Scene difference descriptions
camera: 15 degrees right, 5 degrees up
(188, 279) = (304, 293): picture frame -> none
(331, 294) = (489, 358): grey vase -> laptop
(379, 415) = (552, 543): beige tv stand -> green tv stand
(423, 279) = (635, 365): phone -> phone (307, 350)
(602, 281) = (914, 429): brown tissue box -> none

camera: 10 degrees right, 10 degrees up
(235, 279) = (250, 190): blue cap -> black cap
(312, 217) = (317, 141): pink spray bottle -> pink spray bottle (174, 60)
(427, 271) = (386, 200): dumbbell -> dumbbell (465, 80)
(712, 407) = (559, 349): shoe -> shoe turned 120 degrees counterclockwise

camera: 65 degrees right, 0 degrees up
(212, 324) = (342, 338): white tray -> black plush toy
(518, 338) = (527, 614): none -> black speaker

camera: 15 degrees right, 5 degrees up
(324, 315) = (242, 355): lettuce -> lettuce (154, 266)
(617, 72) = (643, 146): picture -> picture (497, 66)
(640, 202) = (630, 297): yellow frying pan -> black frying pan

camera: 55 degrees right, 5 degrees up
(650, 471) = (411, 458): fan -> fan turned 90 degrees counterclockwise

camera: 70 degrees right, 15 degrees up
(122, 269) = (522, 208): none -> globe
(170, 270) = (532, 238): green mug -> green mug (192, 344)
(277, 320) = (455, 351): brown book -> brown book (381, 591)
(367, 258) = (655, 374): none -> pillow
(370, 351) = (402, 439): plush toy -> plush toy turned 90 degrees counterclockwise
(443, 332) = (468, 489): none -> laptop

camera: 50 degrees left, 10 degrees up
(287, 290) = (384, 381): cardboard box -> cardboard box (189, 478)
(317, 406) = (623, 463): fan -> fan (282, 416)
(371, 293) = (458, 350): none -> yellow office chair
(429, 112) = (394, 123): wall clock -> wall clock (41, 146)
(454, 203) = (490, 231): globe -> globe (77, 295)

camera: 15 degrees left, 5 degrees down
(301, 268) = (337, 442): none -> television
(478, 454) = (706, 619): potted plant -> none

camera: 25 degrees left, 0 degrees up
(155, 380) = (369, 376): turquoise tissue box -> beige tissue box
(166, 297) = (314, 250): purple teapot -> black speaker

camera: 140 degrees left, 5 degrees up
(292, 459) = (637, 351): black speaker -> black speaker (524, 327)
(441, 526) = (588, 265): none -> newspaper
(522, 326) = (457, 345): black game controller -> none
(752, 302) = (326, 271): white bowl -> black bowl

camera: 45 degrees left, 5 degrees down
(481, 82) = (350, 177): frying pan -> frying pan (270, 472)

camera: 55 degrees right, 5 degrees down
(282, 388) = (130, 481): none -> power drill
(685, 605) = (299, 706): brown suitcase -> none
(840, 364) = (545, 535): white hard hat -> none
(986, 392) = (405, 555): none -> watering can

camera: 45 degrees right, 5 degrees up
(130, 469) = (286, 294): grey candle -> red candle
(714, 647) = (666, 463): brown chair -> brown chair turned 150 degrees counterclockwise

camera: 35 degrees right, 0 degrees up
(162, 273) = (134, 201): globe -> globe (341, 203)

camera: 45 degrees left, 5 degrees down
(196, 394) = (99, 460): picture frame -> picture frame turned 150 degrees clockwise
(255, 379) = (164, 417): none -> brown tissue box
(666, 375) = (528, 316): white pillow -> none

TASK DETAILS
Write out exactly those lines of the records above that lie from the one with "(478, 454) = (706, 619): potted plant -> none" through the last line, including both.

THE COMPLETED TASK
(478, 454) = (706, 619): potted plant -> none

camera: 25 degrees left, 0 degrees up
(155, 380) = (369, 376): turquoise tissue box -> beige tissue box
(166, 297) = (314, 250): purple teapot -> black speaker

camera: 140 degrees left, 5 degrees up
(292, 459) = (637, 351): black speaker -> black speaker (524, 327)
(441, 526) = (588, 265): none -> newspaper
(522, 326) = (457, 345): black game controller -> none
(752, 302) = (326, 271): white bowl -> black bowl

camera: 45 degrees left, 5 degrees down
(481, 82) = (350, 177): frying pan -> frying pan (270, 472)

camera: 55 degrees right, 5 degrees down
(282, 388) = (130, 481): none -> power drill
(685, 605) = (299, 706): brown suitcase -> none
(840, 364) = (545, 535): white hard hat -> none
(986, 392) = (405, 555): none -> watering can

camera: 45 degrees right, 5 degrees up
(130, 469) = (286, 294): grey candle -> red candle
(714, 647) = (666, 463): brown chair -> brown chair turned 150 degrees counterclockwise

camera: 35 degrees right, 0 degrees up
(162, 273) = (134, 201): globe -> globe (341, 203)

camera: 45 degrees left, 5 degrees down
(196, 394) = (99, 460): picture frame -> picture frame turned 150 degrees clockwise
(255, 379) = (164, 417): none -> brown tissue box
(666, 375) = (528, 316): white pillow -> none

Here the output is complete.